Response to inhibitors shows that the protease produced by Bacillus licheniformis VSG1 has serine at or near the active site and the lipase produced was dependent on metal ions. The enzymes suffered a minor reduction in activity when treated with H2O2 and SDS. Ten percent of the activity of both lipase and protease was lost when treated with H2O2. Protease activity was reduced by 12% and lipase activity by 9% in the presence of SDS. Addition of Triton X-100 did not affect enzyme activity. Bayoumi et al. (1) has given a similar report about a lipase suitable for detergent industry. Both lipase and protease were found to be tolerant to solvents. The enzymes exhibited a 7% reduction in activity in response to hexane and isopropanol, 5% reduction with DMSO and benzene during the post incubation period (Table 2. The tolerance exhibited by lipase and protease to additives and organic solvents was appreciable and contributes to their better usage as detergent additives.

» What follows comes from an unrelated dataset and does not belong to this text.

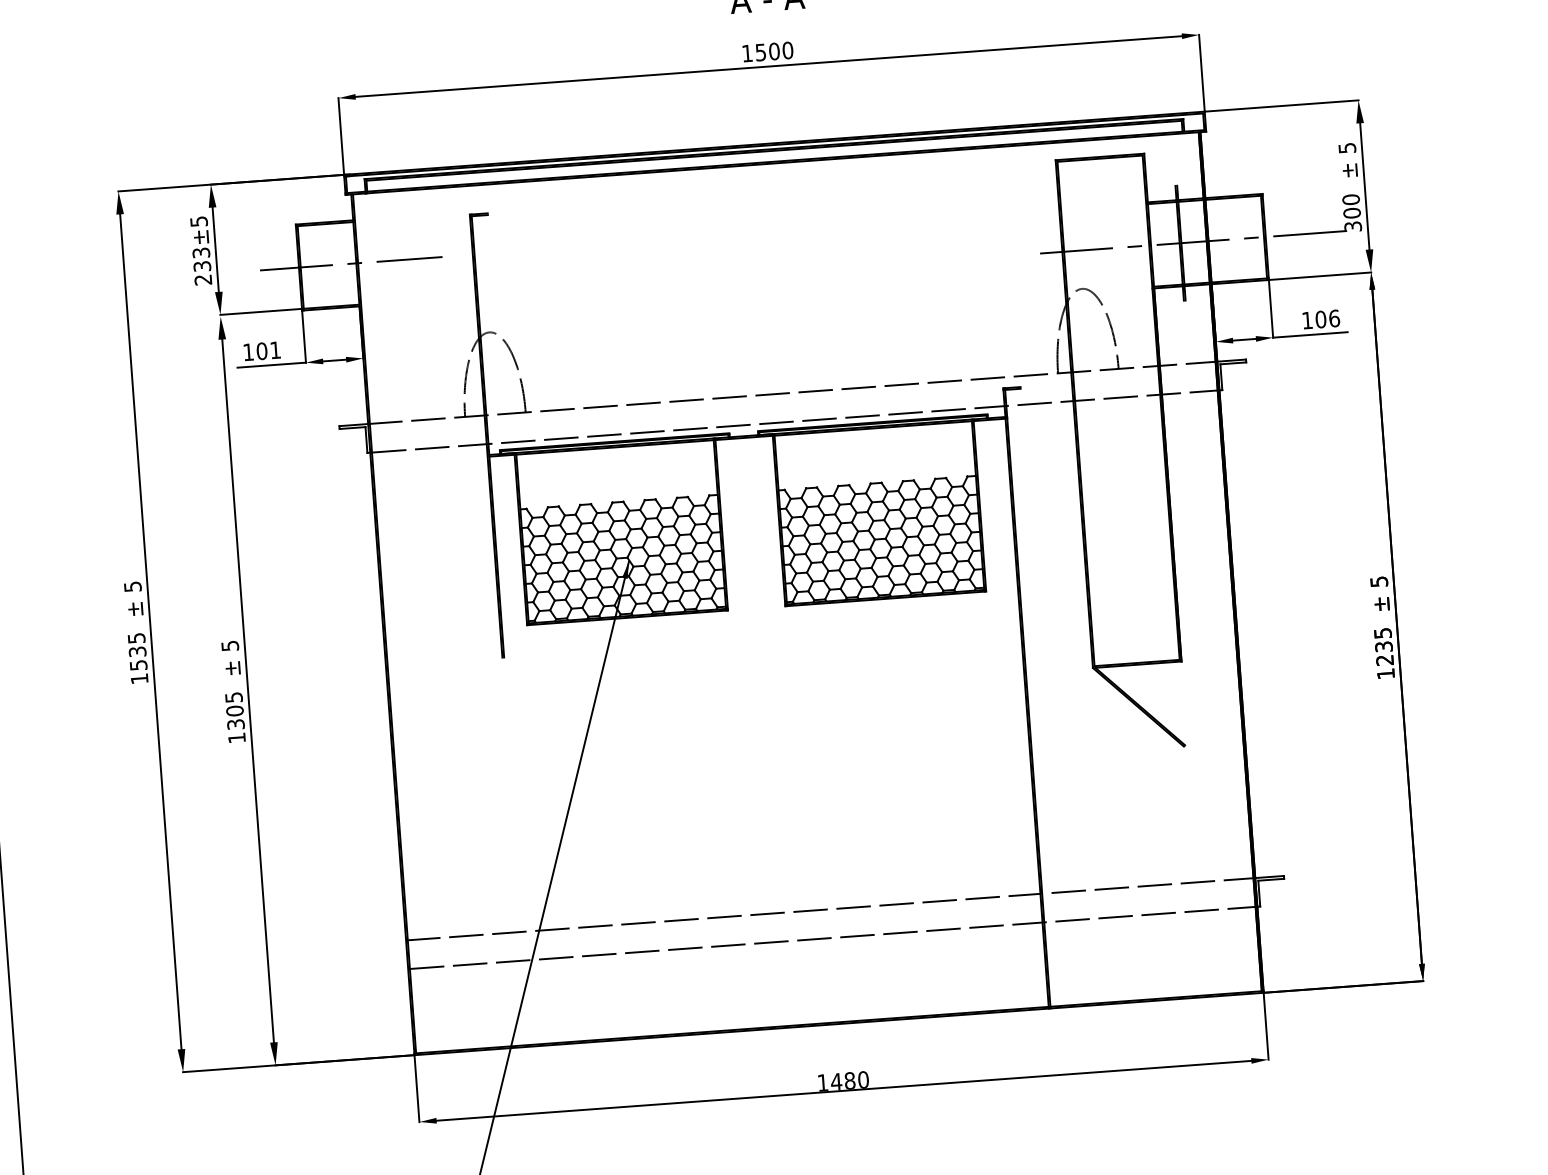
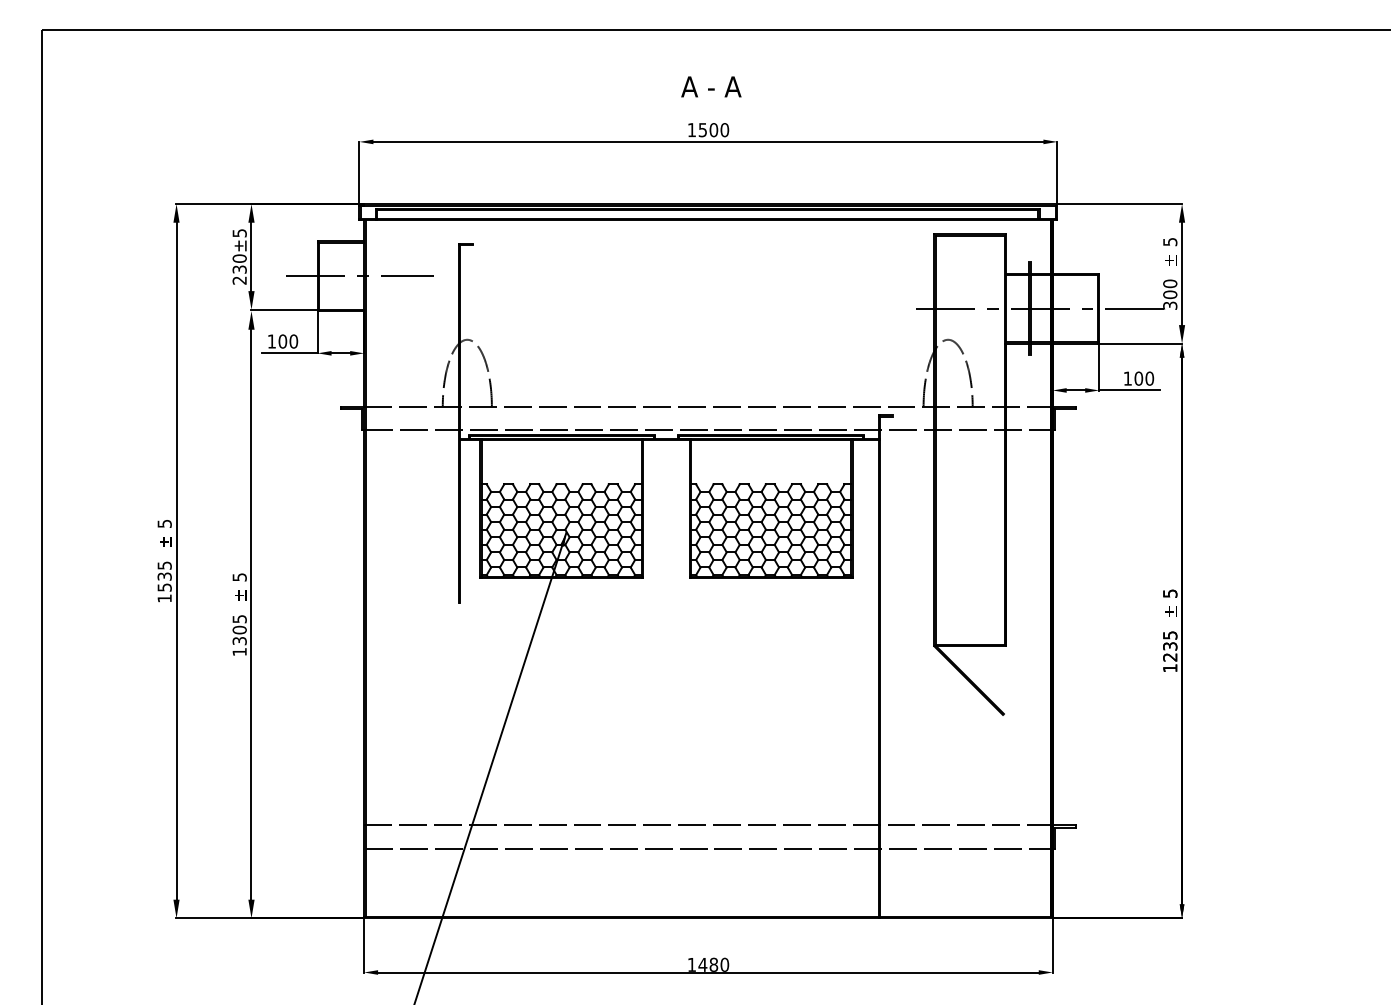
text: (201, 252) -> (239, 258), 233±5 -> 230±5
text: (1334, 318) -> (1149, 378), 106 -> 100
text: (275, 350) -> (293, 341), 101 -> 100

The stability of enzymes in the presence of solvents may be due to the replacement of water molecules in the enzymes by organic molecules and thereby stabilising the structure of the enzyme (5). Thus the enzymes, lipase and protease produced concomitantly by Bacillus licheniformis VSG1 could be exploited for industrial purposes. Protease and lipase produced by different organisms but used as a mixture have been patented and used (18). The enzymes were found to be stable during their storage at -4 and 32°C with only a decrease by 4% in protease activity and 5% in lipase activity (Table 3. Lipase produced by Bacillus licheniformis VSG1 was thus found to be resistant to proteolysis. Involvement of proteolytic activity in the processing of extracellular lipase was investigated earlier and in vitro studies on effect of proteases on lipases showed that lipolytic activity was positively affected by acid proteases (14).

Table 2

Effect of inhibitors, additives and organic solvents on the activity of protease and lipase

Reagents	Activity of protease (%)	Activity of lipase (%)
None	100	100
Inhibitors
PMSF	20	99
EDTA	100	48
Phenanthroline	100	40
Dithiothreitol	100	100
Iodoacetate	100	100
Additives
SDS	78	91
Triton X-100	99	100
H2O2	90	90
Organic solvents
Hexane	93	93
Benzene	95	94
Isopropanol	93	94
Dimethyl sulphoxide	95	95

Table 3

Heat stability of protease and lipase

Temperature	Day	Activity of protease(U/ml)	Activity of lipase(U/ml)
	0	114	82
−4 ºC	10	108	77
	20	107	78
32 ºC	10	110	78
	20	110	76

Electrophoresis on SDS-PAGE revealed a single band of protein corresponding to a molecular weight of 40kDa (Fig 3). The presence of a single band indicates that the protease and lipase produced by Bacillus licheniformis VSG1 had similar molecular weights. Protease activity was confirmed by a colorless band on blue background while lipase activity was confirmed by a yellow band on pink background (Fig 4). Both protease and lipase can thus be produced as a single mixture which will serve to fulfill the requirements of industrial processes which employ both these enzymes as bio-catalysts.

Figure 3

SDS-PAGE analysis of the purified protease and lipase Lane A: molecular weight markers; Lane B: protease and lipase as a single band corresponding to 40 kDa

Figure 4

Zymogram of protease and lipase Lane A: Proteolytic activity indicated by a colorless band on a blue background; Lane B: Lipolytic activity indicated by a yellow band on a pink background

CONCLUSION

Bacillus licheniformis VSG1 was isolated from a tannery effluent and the organism was studied for the concomitant production of protease and lipase. Both these enzymes were found to have the same molecular weight and could be produced in a single mixture and thus can be useful for many industrial processes.